A campainha toca, não de surpresa, antes pelo contrário, tinha à porta a sua dose de vida sexual necessária para sobreviver mais uma semana sem alguém permanentemente a seu lado que o satisfaça não só na arte do sexo. Naida, uma jovem de 20 anos vendedora de serviços libidinosos, entrava sem uma palavra, pousou o casaco na porta da cozinha e perguntou:
-Onde vai ser hoje?
-Pode ser aqui mesmo, na cozinha. Se não te importares.
Naida soltou um sorriso leve e ripostou:
-Desde que me pagues e não me peças fetiches demasiado obscenos por mim, tudo bem.
Naida ao ver nos olhos dele um fulgor a nascer retirou a roupa numa fracção de segundos, Colar seguiu-a na arte de desnudar pessoas. Foram de encontro um ao outro e, sem grande pormenor para descrever tiveram duas horas quentíssimas em chão geladíssimo.
-Então até terça querido! – com uma nota de 100euros despediu-se com um sorriso na cara, que nada demais dizia a não ser um obrigado escusado pelo pagamento.
Fisicamente exausto, mentalmente vazio, deitou-se sobre o seu sofá decorado com formas geométricas muito mal colocadas e coloridas.

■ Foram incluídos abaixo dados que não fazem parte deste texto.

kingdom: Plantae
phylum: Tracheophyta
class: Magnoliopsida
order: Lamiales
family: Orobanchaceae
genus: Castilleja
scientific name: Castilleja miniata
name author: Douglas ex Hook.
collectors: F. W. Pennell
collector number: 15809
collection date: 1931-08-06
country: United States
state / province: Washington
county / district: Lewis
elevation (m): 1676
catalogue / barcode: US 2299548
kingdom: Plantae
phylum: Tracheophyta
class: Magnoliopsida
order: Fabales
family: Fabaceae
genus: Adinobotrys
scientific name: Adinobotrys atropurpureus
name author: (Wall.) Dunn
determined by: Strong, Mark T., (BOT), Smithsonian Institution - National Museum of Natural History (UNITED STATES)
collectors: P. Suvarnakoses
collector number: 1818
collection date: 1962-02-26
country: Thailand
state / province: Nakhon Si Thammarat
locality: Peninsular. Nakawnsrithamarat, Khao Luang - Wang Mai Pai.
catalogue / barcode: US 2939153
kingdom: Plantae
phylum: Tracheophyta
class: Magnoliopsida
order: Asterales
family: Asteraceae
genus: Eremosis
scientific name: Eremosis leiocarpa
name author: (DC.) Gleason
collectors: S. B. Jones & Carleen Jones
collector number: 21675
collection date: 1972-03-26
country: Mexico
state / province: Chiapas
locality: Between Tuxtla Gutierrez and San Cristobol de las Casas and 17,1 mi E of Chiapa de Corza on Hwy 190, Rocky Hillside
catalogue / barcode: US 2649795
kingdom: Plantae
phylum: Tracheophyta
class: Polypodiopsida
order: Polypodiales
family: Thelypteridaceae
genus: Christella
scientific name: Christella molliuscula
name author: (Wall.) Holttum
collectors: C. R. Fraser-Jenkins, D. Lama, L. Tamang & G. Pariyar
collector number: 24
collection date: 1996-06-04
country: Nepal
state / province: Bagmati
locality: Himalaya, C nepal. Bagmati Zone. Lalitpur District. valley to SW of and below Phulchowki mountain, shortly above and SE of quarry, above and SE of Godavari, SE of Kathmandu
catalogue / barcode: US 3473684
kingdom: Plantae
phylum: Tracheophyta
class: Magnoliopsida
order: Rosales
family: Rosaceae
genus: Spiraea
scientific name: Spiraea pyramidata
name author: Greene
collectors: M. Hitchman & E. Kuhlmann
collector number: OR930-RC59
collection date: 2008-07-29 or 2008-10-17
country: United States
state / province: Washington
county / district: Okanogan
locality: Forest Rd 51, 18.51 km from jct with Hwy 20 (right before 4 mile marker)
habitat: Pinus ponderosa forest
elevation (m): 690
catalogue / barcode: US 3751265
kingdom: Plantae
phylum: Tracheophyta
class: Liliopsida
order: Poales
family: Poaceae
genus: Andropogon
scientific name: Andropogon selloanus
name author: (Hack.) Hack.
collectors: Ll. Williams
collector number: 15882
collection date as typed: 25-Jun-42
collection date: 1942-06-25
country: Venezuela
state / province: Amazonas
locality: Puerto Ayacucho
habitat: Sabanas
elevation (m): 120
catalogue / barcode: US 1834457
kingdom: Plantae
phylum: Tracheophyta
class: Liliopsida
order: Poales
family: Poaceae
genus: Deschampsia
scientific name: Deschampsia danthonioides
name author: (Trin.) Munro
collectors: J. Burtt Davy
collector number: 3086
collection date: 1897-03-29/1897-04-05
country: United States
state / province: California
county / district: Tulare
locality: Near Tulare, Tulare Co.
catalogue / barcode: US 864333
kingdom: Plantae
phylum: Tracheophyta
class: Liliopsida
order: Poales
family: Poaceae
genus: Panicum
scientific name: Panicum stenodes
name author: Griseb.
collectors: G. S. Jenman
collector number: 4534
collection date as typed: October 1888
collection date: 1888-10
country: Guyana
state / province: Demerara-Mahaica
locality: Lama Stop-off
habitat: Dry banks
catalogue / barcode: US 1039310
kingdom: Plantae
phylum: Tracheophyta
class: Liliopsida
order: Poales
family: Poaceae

Pensava e não pensava, desde à 1 ano que decidiu pensar no que não interessa, dedicou-se a ler revistas de pesca, astrologia, humor seco, banda desenhada sem conteúdo e também algumas de bordados e culinária.
A hora do jantar entre amigos na pizzaria da sua rua chegara, amigos secos estes. Durante o jantar as conversas rodopiavam no eixo de temas relacionados com desassuntos de homens, aventuras com mulheres que não existem, trabalho que destrabalha a alma de uma pessoa e sobre, acima de tudo, sobre o tempo. Colar levantou-se no fim e foi pedir um whisky ao balcão. O copo nem de whisky era, feito de um vidro fino prestes a partir e ele apercebeu-se da sua fragilidade. Agarrou-o, apertou-o nas suas mãos até que este cedesse nesta luta desigual. Agarrou firmemente na base do copo e sem pensar em assuntos desinteressantes desferiu três golpes no velho homem velho sentado ao seu lado. Matou-o.
Olhou para empregada do balcão e perguntou:
- Não sei se mereceu mas veja lá, foi bem morto ou não!?
Pousou o dinheiro no balcão, olhou à sua volta e viu o que já não via à muito. Conseguiu com que todas as pessoas à sua volta se transformassem em estátuas, em esculturas e expressões que ele próprio idealizou. Gritou:
- Viva a arte do movimento cimentado! Ah Ah! Viva vocês! Camaradas imóveis!
Vestiu o casaco por cima da t-shirt vermelha e, cheio de orgulho saiu da pizzaria.